Iceman is also pretty unknown. It’s about a Neanderthal corpse that is found frozen in the arctic and revived by a scientific outpost. John Lone is completely unrecognizable as “Charlie.” He and Timothy Hutton create a completely believable relationship between a paleolithic man of a different branch of humanity and a modern scientist trying to understand and learn from this distant cousin. This movie actually made me cry.
The most obscure of these three is a movie I saw one afternoon on TV. It stuck with me for years afterward. At 161 votes, I think it’s safe to say that practically no one else has seen it. A Grande Arte, retitled Exposure for US release, is about a photographer who travels to Brazil for a project. He starts as a pacifist, appalled by the violence he sees there, and ends up becoming a knife fighter himself in order to take vengeance on the killer of one of his models. It’s a dark, gritty film with none of the Hollywood flash you would expect given the subject matter. Peter Coyote’s character changes believably over the course of the movie and does not take those changes lightly. The relatively few fights (given the atmosphere of violence deliberately cultured by the director) are realistic and very nasty.
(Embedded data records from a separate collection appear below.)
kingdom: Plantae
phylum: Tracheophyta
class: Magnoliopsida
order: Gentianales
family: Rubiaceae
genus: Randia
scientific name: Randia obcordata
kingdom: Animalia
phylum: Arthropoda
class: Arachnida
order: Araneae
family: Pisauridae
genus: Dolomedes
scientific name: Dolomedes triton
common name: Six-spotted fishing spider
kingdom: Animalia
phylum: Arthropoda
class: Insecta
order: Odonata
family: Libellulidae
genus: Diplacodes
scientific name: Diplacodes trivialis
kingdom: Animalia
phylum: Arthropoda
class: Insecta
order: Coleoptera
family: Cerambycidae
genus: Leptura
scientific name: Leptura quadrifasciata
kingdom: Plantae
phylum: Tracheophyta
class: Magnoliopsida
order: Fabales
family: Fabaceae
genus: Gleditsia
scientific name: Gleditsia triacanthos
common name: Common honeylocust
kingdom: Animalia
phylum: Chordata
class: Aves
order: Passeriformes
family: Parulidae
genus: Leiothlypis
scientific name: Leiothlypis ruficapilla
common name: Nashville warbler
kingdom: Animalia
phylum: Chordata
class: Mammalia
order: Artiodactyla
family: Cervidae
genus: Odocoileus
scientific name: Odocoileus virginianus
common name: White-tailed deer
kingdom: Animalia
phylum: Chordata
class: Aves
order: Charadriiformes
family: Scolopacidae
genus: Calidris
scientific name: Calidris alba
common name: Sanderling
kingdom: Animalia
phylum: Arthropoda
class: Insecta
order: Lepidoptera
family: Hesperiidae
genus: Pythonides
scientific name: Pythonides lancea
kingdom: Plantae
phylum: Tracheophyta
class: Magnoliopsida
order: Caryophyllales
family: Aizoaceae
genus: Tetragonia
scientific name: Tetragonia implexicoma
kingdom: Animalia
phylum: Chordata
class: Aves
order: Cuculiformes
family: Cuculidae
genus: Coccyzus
I also tried to find a film that I thought was titled simply “The Music Box,” but which doesn’t seem to be listed on IMDB. It’s a quirky little film with no dialog that I remember. A mousy little man in late middle age finds a music box in a pawn shop one day when he stops in on impulse one day on his way home from work. He opens the music box and is surprised when angels (played by three black men dressed in white suits) appear and cheerful music starts starts to play. The music is so compelling that his entire demeanor changes and he begins to dance.
He buys it and opens it sometimes when he is unbearably depressed by his life. He initially keeps it a secret but his wife eventually finds out about it and is also uplifted. There is no real ending to the film. The contrast between the drab urban environment and the angel scenes is one of the elements that made this movie stand out to me. The communication between the man, his wife, and the angels is entirely through body language.
If anyone has seen this movie, I’d love it if you’d give me some information on how to find it. The last time I saw it was when I was about 15.